Owen Da Gama is a man caught in a very precarious situation; his team overcame the odds to qualify for the Olympic Games, without anything near the level of support one needs to regularly pull off such a majestic feat, the pressure will now be on him to ensure that the newfound expectations of a demanding public are met, starting with three respectable performances being the bare minimum. One cannot begin to understand how ODG is feeling, the pressure of overseeing a successful campaign will be new to him in this position, as there was little pressure and expectation on the side during the earlier rounds of qualifying; the pressure seemed to intensify as the dream became more and more of a reality, and now the dreamers have heaped expectations on the man affectionately known as Rubber Doll to deliver the stuff of legends.

The comparison of the Class of 2000 and the current crop of players would be unfair for many a reason, yet the latent fact is that this selection looks a tad bit weaker on paper, which is unfortunate, when one regards the progress we expect ourselves to have made as a nation and a fraternity after 16 years and 3 Olympic cycles worth of experience, planning and implementation. South African football cannot grow as it should, when we are still having to deal with favouritism of certain club’s and agent’s players, club vs country tug-of-war’s that are intentionally going unmediated, and a general lack of proactive thinking, planning, implementation & ingenious corrective measures when it comes to handling the logistical side of our national teams.

One can only wonder how long our talents will continue to mask the shambles that is our football fraternity. The 2016 Rio Olympic Games may be a wakeup call for South African football administrators in more ways than one. If we can achieve any ounce of measurable success with a team that if far from our best composition of u/23 players, the powers that be will be left knowing that we could have achieved even more with proper planning and implementation.

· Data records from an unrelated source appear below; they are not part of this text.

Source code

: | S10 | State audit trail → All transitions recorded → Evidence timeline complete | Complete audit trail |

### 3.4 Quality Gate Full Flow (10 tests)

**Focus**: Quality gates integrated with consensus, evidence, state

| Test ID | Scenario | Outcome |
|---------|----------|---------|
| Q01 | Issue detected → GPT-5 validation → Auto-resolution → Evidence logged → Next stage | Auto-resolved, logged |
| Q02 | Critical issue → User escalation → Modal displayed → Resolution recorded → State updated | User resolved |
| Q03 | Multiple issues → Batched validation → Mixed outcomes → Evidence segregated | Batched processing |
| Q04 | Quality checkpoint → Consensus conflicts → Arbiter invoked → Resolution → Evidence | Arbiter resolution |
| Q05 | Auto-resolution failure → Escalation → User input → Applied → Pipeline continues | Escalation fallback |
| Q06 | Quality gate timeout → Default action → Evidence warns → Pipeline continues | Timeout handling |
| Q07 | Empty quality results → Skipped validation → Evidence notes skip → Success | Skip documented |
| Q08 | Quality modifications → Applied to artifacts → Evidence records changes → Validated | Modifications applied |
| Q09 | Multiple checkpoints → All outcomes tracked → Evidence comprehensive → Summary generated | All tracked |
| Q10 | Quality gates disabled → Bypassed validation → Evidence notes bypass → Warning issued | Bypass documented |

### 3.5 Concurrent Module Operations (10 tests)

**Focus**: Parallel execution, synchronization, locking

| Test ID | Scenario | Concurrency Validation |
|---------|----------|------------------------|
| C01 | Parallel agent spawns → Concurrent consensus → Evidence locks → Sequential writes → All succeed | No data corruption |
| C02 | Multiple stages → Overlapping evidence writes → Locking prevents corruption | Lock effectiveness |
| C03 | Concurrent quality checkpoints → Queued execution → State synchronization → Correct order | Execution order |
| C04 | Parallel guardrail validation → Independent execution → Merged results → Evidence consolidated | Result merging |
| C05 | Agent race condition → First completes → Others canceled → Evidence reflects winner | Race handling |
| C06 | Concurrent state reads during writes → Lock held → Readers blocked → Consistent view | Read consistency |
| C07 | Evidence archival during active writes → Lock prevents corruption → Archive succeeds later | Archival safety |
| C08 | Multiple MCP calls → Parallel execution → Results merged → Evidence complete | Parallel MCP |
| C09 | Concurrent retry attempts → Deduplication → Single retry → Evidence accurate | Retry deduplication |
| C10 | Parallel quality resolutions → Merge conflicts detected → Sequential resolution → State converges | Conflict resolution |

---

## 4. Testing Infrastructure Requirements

Lord forbid we become the whipping boys of a group almost as open as our 2000 one, a group that comprised of Brazil, Japan & Slovakia, South African football would have to do a lot of much needed soul searching to find solutions to our deeper lying problems; our team should, at the very least, not be losing to teams like Denmark & Iraq at any level, and these tests will be a gauge of where we truly stand in terms of progressing towards any success regarding Vision 2022.